Posted Jan 28, 2008 18:31 UTC (Mon) by Duncan (guest, #6647)
In reply to: Fork Qt by alonso
Parent article: Nokia to acquire Trolltech

> http://www.kde.org/whatiskde/kdefreeqtfoundation.php

You beat me to it! =8^)

What that amount(ed|s) to (was|is) a "poison-pill", to be activated in 
case of hostile takeover and attempt to take Qt proprietary.  Anyone that 
tried it, either trying to delay or weaken the free version as opposed to 
the proprietary one, or cutting off releases entirely, would trigger the 
release of the code under a BSD style license, thus losing the ability to 
demand payment for the proprietary version as the code under the BSD 
license, /unlike/ the current GPL (now (2|3) dual) license as 
proprietaryware developers would be free to pick up and use the BSD code 
at zero license cost instead.

So Nokia really has no choice but to continue the free Qt, unless they 
simply drop it entirely and let it go BSD -- but that's one particular 
advantage of FLOSS already, that if the sponsoring company drops the 
product, the community can pick it up and continue development as they 
have the code and the license to do so -- this arrangement just 
poison-pilled any attempt to take it 100% proprietary since doing so would 
release the code that brings in the money on the proprietary side!

It's also worth noting that Haavard Nord, Trolltech CEO, credited KDE for 
bringing in "almost half of their customers" ( 
http://dot.kde.org/1200788475/ ).  Thus, unless Nokia's going to simply 
abandon Qt to the BSD style license as above, it'd make little sense for 
them to do anything to hurt that relationship.
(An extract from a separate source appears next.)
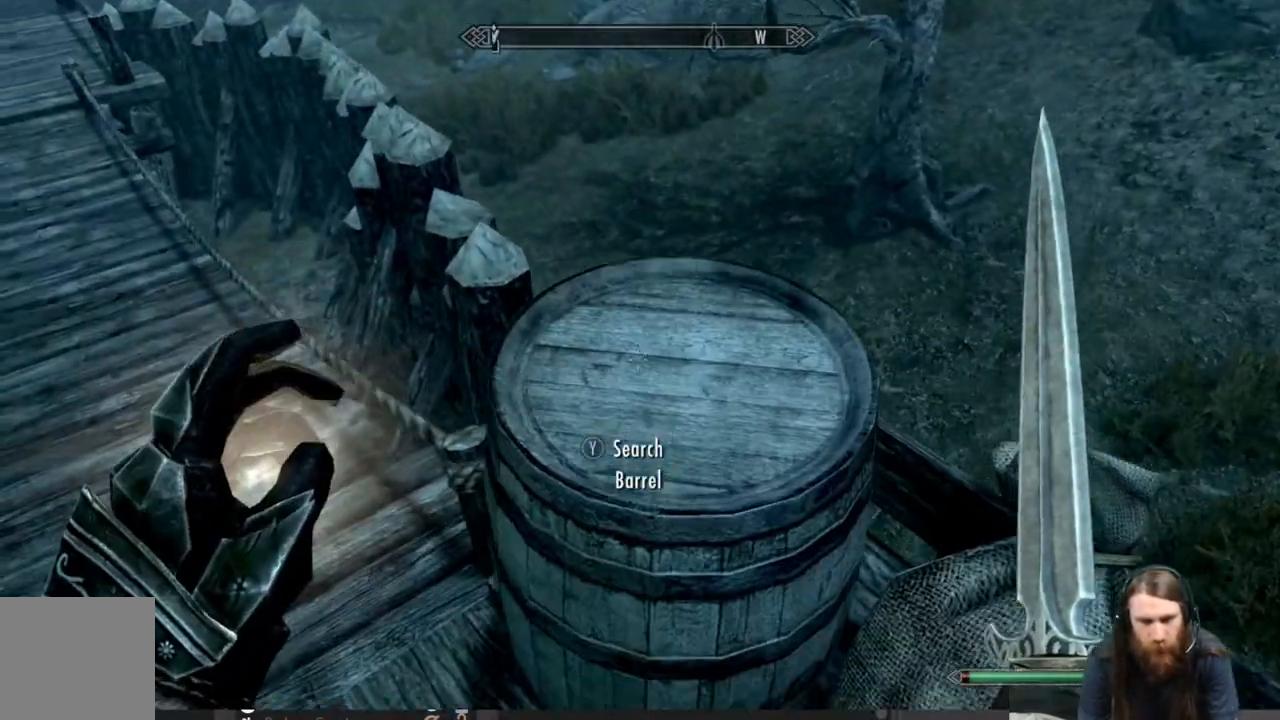
{"buttons": [], "left_stick": "center", "right_stick": "center", "events": [[33, "Y", "down"], [67, "left_stick", "center"], [183, "Y", "up"]]}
Finally, it should be pointed out that this will have been in the works 
for some time.  All the recent activities including the KDE/Trolltech 
partnership on Photon, now being integrated into Qt as well as KDE while 
still in the KDE repository and under nominal KDE control, must have at 
minimum not been something Nokia would have vetoed.  They'd have also 
needed to approve the move of Qt to GPLv3, and the GPLing of all Qt 
platforms including the MS side, not just the X side of things.  In 
particular, note the specificity of the patent guarantee language in the 
GPLv3 -- unless Nokia intends to directly attack the GPLv3 itself, that's 
significant given their earlier history (see below).
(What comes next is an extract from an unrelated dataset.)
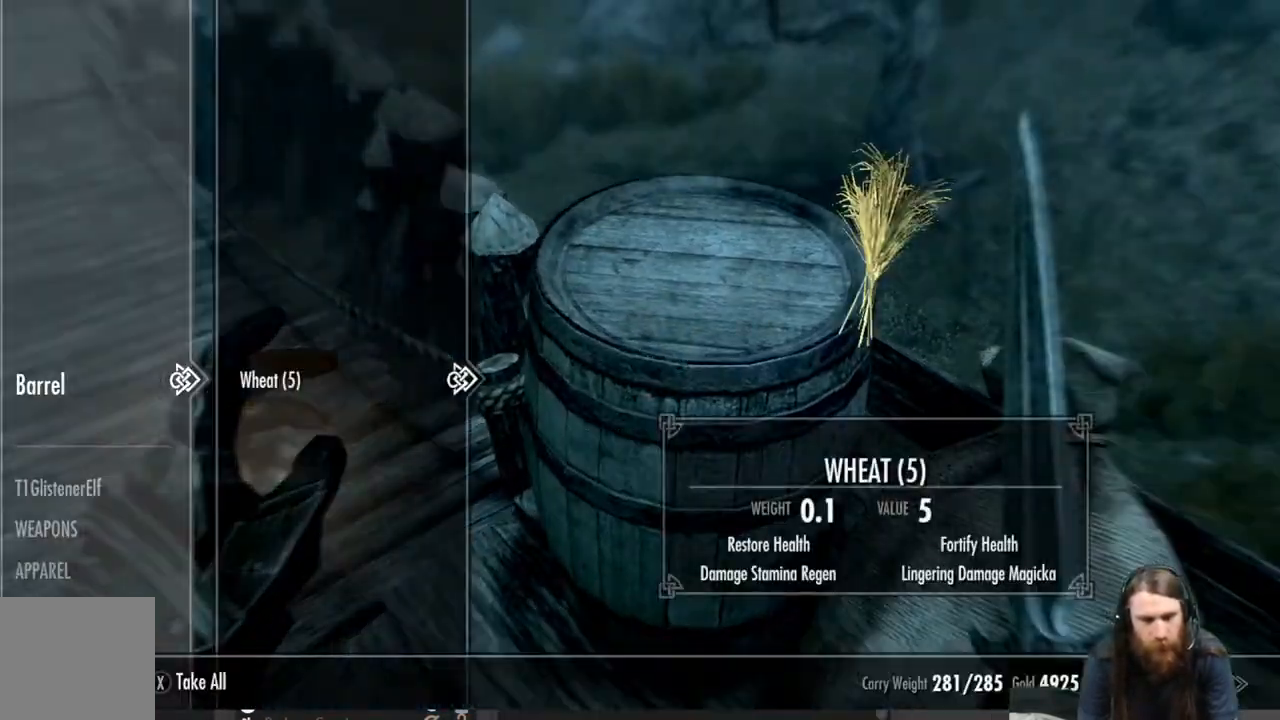
{"buttons": ["X"], "left_stick": "center", "right_stick": "center", "events": [[467, "X", "down"]]}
All that said, there's some serious mixed-messages going on here, and 
Nokia has anything but a friendly history toward FLOSS, particularly with 
their pro-software patent work in Europe during the recent software patent 
push there, and their anti-Ogg pro-proprietary/pro-DRM position in regard 
to HTML-5.  Are they going to be another Sony, now, with one very 
pro-FLOSS side and another very anti-freedom side, different departments 
of the same umbrella corp, or another Sun, who had the same problem for 
many years tho it seems to be coming out more pro-freedom recently, or 
another SCO or MS, with the light side of the force entirely absorbed, for 
practical purposes anyway, into the dark side?

In any case, as always seems to be the case in the FLOSS community, 
there's always something interesting going on, and this year it's the 
Nokia/Trolltech thing.  How it'll ultimately turn out remains to be seen, 
but there's certainly comfort to be had in both the GPLv2/v3 thing, and 
the KDEFreeQTFoundation (which BTW Nokia has reaffirmed) thing.  One way 
or another, if the freedomware community isn't happy with where Nokia 
takes things, we *DO* still have the code to work with, something that'd 
NOT be the case with proprietaryware.  For that code and the freedom to 
use it, AND for the additional specific patent assurances we now have 
under the GPLv3 which Qt is now licensed under, we can be thankful! =8^)  
Maybe Nokia IS trying to turn over a new leaf, or maybe they've got 
something else up their sleeve.  Regardless, time will tell.